Now we have seen that the St. Louis, Kansas City & Northern Railway Company built a railroad over the right of way to the Union Depot in St. Louis in 1875, three years after the date of the deed ; and it and its successor have ever since operated the same. At the date of the deed from the St. Louis County Railroad Company to the St. Louis, Kansas City & Northern Railway Company the title to the right of way was in the former company. The lines of the two companies connected at Forsyth junction. The power of the St. Louis County Railroad Company to dispose of its right of way from there to the Union Depot, six miles, for *179railroad purposes is not disputed. It follows that the only possible ground upon which plaintiffs can succeed is, that the conditions call for the construction and operation of a railroad also from Forsyth junction to Creve Coeur creek; and that the construction and operation of a road over the six miles is not a compliance with them. In making this claim, the plaintiffs contend that the deed must be read in the light of the law, which constituted the charter of the St. Louis County Railroad Company. Let this be conceded ; then it appears that the company could have built the six miles only, and if it had done no more, it would still be a corporation as to that six miles, even as against the state, and would have been and continued to be the rightful owner of the right of way in question. If that company could retain the right of way in question with only six miles of its road constructed, no reason is seen why the defendant may not do the same.

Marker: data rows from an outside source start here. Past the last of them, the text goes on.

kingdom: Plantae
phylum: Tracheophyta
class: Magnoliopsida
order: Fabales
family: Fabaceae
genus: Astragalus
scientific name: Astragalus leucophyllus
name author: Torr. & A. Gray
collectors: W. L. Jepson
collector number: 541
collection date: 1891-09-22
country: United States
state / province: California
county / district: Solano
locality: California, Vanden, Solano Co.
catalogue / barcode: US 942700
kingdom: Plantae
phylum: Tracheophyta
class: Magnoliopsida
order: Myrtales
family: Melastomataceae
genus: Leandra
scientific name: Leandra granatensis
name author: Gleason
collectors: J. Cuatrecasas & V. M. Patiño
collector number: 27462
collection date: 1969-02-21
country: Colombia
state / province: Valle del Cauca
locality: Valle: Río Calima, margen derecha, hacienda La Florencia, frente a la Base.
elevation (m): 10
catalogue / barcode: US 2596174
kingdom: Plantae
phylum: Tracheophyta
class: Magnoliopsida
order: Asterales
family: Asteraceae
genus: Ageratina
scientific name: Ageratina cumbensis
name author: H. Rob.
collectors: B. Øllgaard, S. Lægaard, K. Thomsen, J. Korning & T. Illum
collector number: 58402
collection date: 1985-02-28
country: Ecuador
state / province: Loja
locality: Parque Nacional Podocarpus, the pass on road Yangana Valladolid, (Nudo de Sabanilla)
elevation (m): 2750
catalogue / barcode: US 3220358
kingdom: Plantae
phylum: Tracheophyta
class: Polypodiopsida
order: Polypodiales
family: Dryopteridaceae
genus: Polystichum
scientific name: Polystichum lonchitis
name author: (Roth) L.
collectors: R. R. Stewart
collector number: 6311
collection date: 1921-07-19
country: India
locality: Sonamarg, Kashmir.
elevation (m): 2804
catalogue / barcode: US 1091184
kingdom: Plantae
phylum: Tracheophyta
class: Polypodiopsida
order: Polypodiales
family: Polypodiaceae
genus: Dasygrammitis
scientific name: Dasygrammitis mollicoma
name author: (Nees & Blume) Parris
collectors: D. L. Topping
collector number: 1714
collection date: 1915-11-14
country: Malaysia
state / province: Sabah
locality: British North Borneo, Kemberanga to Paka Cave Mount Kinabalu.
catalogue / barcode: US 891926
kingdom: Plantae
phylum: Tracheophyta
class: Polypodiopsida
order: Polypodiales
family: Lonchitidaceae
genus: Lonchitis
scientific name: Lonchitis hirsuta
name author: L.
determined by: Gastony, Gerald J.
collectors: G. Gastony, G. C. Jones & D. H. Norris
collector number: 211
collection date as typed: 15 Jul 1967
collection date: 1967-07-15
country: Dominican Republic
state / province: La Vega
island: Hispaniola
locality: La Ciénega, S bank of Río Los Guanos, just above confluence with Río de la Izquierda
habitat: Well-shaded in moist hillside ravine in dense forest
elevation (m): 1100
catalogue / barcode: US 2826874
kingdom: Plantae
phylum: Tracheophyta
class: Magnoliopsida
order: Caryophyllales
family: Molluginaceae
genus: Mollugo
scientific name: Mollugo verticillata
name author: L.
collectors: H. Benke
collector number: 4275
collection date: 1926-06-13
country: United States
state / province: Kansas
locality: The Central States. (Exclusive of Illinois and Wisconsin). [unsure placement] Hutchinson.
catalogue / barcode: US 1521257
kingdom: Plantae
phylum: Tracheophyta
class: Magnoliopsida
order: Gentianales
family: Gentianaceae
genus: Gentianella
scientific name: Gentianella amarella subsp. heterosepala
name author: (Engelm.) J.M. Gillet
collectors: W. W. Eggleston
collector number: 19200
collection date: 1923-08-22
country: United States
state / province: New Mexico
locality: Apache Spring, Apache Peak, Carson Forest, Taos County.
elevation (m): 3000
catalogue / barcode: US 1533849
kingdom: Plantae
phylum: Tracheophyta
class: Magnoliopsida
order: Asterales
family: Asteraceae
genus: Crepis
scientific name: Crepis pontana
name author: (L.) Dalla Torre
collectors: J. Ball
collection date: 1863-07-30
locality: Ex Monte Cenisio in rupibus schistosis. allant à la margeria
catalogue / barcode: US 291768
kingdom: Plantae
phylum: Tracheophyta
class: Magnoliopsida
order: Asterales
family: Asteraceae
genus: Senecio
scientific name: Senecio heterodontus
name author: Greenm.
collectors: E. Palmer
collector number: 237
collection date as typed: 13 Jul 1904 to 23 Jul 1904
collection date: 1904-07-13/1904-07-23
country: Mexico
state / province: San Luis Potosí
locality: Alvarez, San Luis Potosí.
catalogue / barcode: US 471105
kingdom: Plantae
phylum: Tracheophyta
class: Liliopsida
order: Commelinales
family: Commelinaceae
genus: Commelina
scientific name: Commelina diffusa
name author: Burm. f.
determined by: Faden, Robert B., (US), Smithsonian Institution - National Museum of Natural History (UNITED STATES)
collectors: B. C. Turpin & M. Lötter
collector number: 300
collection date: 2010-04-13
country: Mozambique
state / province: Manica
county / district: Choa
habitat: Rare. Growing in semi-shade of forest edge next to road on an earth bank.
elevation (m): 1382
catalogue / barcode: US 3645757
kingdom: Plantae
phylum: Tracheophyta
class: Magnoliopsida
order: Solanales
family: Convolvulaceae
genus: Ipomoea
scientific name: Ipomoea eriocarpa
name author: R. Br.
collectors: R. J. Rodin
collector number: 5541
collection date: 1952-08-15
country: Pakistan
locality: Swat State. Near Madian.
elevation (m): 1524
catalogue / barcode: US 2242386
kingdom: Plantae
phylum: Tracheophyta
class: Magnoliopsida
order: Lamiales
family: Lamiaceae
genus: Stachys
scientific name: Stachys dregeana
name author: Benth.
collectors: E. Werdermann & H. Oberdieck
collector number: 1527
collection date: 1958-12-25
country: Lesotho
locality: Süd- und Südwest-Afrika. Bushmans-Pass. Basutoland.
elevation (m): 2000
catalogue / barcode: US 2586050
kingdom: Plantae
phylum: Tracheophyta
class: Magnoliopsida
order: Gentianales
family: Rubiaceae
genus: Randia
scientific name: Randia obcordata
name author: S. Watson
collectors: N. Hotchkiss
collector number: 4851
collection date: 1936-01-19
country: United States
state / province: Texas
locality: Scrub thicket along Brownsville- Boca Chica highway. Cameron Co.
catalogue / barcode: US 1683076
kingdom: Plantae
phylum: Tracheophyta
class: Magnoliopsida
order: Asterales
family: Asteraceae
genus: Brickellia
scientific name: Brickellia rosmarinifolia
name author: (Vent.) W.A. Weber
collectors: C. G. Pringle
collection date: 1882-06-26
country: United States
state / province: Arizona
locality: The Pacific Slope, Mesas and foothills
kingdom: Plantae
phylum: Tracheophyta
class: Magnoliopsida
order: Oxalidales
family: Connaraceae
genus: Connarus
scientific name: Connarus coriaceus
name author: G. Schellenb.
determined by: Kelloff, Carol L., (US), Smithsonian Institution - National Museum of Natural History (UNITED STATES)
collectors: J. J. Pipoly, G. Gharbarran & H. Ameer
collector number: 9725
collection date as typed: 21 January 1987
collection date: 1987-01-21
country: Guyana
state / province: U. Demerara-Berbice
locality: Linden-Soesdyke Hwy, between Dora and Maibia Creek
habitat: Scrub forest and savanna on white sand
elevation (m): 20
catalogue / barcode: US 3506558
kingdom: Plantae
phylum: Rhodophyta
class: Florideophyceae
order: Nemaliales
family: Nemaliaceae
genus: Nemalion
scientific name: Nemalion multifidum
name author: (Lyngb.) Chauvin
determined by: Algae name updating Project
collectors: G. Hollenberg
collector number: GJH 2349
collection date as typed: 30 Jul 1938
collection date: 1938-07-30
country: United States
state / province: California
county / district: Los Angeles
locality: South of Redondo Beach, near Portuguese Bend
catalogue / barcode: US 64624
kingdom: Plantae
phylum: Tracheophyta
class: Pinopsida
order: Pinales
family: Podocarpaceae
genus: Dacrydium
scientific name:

Again, conditions, subsequent are not favored in law, and are construed strictly, because they tend to destroy estates. 4 Kent Com. [10 Ed.] 150. When relied on to work a forfeiture, they must be created in express terms or by clear implication. 1 Wash, on Real Prop. [3 Ed.] 469. Keeping these rules in view, we are of the opinion that this deed cannot be construed as upon a condition that the road shall be built for the entire charter route of the grantee. No such a condition is created in express terms, nor does it appear by clear implication. The fair construction of the deed is that the property conveyed must be used for the construction and operation of a railroad thereon. This deed is not unlike those generally used for granting a right of way to railroad companies, and we are not cited to nor are we aware of-any adjudicated case which would give to this deed the construction contended for by the plaintiffs.

Our conclusion is that the conditions in this deed *180have been performed by the grantee of the St. Louis County Railroad Company, and that the plaintiffs have not shown any right whatever to the possession of the property in question; and the judgment is affirmed.

Rat, J., absent. The other judges concur.